Christophe Barthès à Carcassonne : La fin du monopole de la presse locale ?

À Carcassonne, le nouveau maire RN, Christophe Barthès, vient d’envoyer un signal fort au monde des médias. En rupture totale avec les anciennes mandatures, il a décidé de supprimer les avantages financiers accordés à la presse locale, au nom de la neutralité et de la saine gestion de l’argent public.

La fin du financement de la « pensée unique »

Le constat du maire est simple : la presse locale, notamment les titres historiques comme L’Indépendant ou La Dépêche du Midi, ferait preuve d’un manque d’impartialité flagrant dans le traitement de l’actualité municipale. Pour Christophe Barthès, il est inacceptable que le contribuable finance des journaux qui déforment la réalité des faits.

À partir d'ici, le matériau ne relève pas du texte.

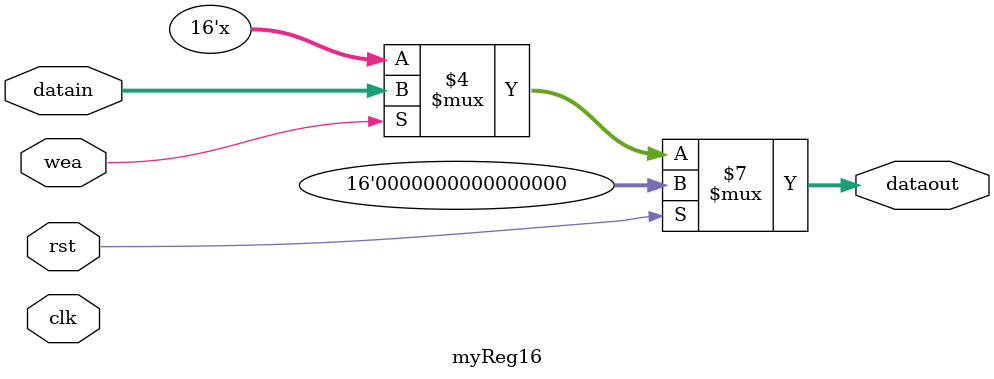
<source format=v>
`timescale 1ns / 1ps
module myReg16(
    input [15:0] datain,
    output reg [15:0] dataout,
    input clk,
    input wea,
	 input rst
    );

	always @* begin
		if (rst == 1) begin
			dataout = 0;
		end else
		if (wea == 1) begin
			dataout <= datain;
		end
	 end

endmodule

</source>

Les mesures d’économie radicales :

  • Suppression des abonnements : La mairie ne paie plus pour recevoir des journaux jugés partisans. Une économie directe de plusieurs milliers d’euros.
  • Fin des insertions publicitaires : L’argent des Carcassonnais ne servira plus à acheter des pages de publicité dans ces médias.
  • Priorité au direct : Le maire choisit désormais de s’adresser aux citoyens via ses propres canaux (réseaux sociaux, site officiel), garantissant un message sans filtre.

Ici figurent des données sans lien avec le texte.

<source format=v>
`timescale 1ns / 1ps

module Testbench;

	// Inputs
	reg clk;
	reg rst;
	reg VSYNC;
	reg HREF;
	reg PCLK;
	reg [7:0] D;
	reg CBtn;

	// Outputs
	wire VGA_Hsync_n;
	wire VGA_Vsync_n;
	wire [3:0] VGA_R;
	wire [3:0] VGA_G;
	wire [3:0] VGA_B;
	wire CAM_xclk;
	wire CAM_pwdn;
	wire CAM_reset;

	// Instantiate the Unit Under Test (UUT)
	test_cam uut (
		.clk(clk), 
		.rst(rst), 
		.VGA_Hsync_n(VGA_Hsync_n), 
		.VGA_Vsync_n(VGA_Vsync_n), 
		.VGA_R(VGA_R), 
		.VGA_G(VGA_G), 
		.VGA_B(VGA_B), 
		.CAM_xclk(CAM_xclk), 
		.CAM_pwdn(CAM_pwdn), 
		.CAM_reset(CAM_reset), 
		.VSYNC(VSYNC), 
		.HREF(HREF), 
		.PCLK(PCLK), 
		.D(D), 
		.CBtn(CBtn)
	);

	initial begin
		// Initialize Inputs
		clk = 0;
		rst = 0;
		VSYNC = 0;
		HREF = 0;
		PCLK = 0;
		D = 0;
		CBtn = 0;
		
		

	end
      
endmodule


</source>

Une gestion comptable de la vérité

En tant que directeur de plateforme de streaming et libre-penseur, je ne peux qu’applaudir cette démarche. La culture et les médias devraient être des zones de neutralité absolue. Lorsqu’un média perd son objectivité pour devenir un acteur politique, il perd sa légitimité à être subventionné par la collectivité.

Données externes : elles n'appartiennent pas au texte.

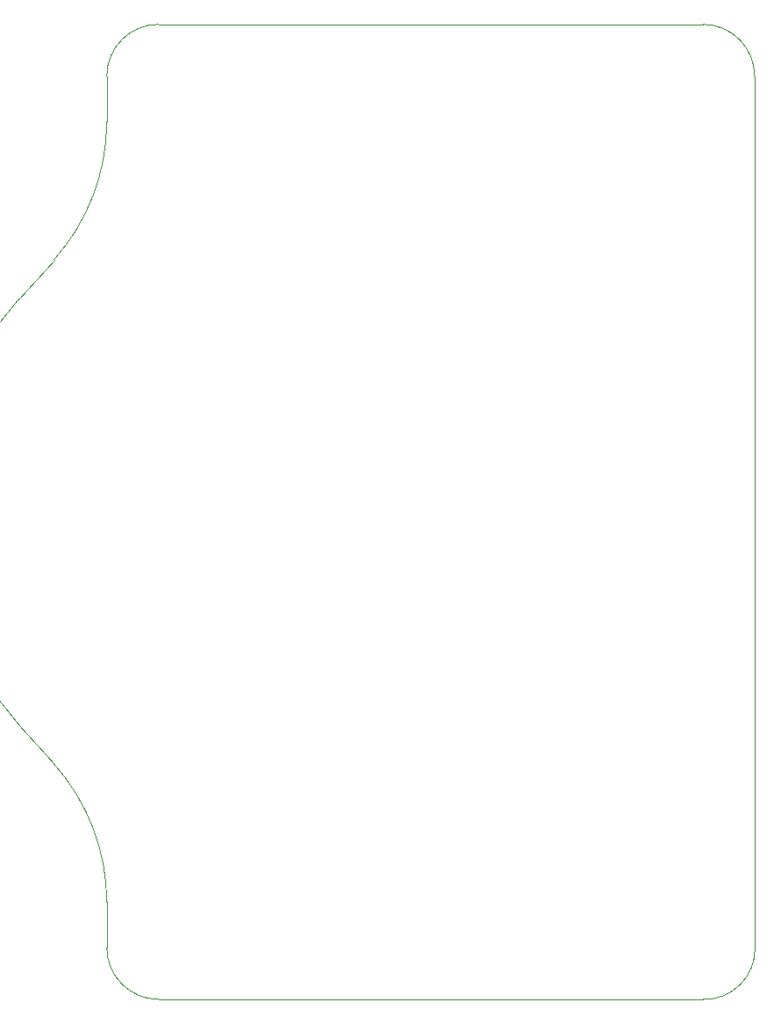
<source format=gbr>
G04 #@! TF.GenerationSoftware,KiCad,Pcbnew,9.0.2*
G04 #@! TF.CreationDate,2025-12-18T00:19:16-05:00*
G04 #@! TF.ProjectId,Trackball,54726163-6b62-4616-9c6c-2e6b69636164,rev?*
G04 #@! TF.SameCoordinates,Original*
G04 #@! TF.FileFunction,Profile,NP*
%FSLAX46Y46*%
G04 Gerber Fmt 4.6, Leading zero omitted, Abs format (unit mm)*
G04 Created by KiCad (PCBNEW 9.0.2) date 2025-12-18 00:19:16*
%MOMM*%
%LPD*%
G01*
G04 APERTURE LIST*
G04 #@! TA.AperFunction,Profile*
%ADD10C,0.050000*%
G04 #@! TD*
G04 APERTURE END LIST*
D10*
X92155576Y-54573900D02*
G75*
G02*
X97155599Y-59571123I24J-5000000D01*
G01*
X29557627Y-125879294D02*
X26152801Y-122073900D01*
X34652800Y-59573900D02*
G75*
G02*
X39652800Y-54573900I5000000J0D01*
G01*
X34652800Y-59573900D02*
X34652800Y-63932609D01*
X29557627Y-77268506D02*
X26152801Y-81073900D01*
X26152800Y-122073900D02*
G75*
G02*
X26152800Y-81073900I23162440J20500000D01*
G01*
X39652800Y-148573900D02*
X92152800Y-148573900D01*
X34652800Y-143573900D02*
X34652800Y-139215191D01*
X34652800Y-63932609D02*
G75*
G02*
X29557627Y-77268506I-20000011J4D01*
G01*
X39652800Y-54573900D02*
X92152800Y-54573900D01*
X39652800Y-148573900D02*
G75*
G02*
X34652800Y-143573900I0J5000000D01*
G01*
X97155599Y-59571123D02*
X97200019Y-143597203D01*
X29557627Y-125879294D02*
G75*
G02*
X34652799Y-139215191I-14904777J-13335876D01*
G01*
X97200019Y-143597203D02*
G75*
G02*
X92152800Y-148573896I-4876959J-101647D01*
G01*
M02*

</source>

L’argent économisé sur ce que l’on peut appeler le « simulacre médiatique » est désormais redéployé vers des priorités concrètes pour les habitants :

  1. Le renforcement de la sécurité locale.
  2. Le soutien direct aux familles les plus modestes.

Conclusion : Un exemple de souveraineté

Cette décision rappelle que personne n’est au-dessus des règles de l’honnêteté intellectuelle. Si un média veut être respecté, il doit être neutre. S’il choisit son camp, il doit assumer son indépendance financière.

Carcassonne montre la voie : la fin des privilèges pour la presse est le début d’une information plus saine et plus transparente. C’est en coupant ces « conforts » que l’on verra qui fait encore du vrai journalisme et qui ne fait que de la propagande.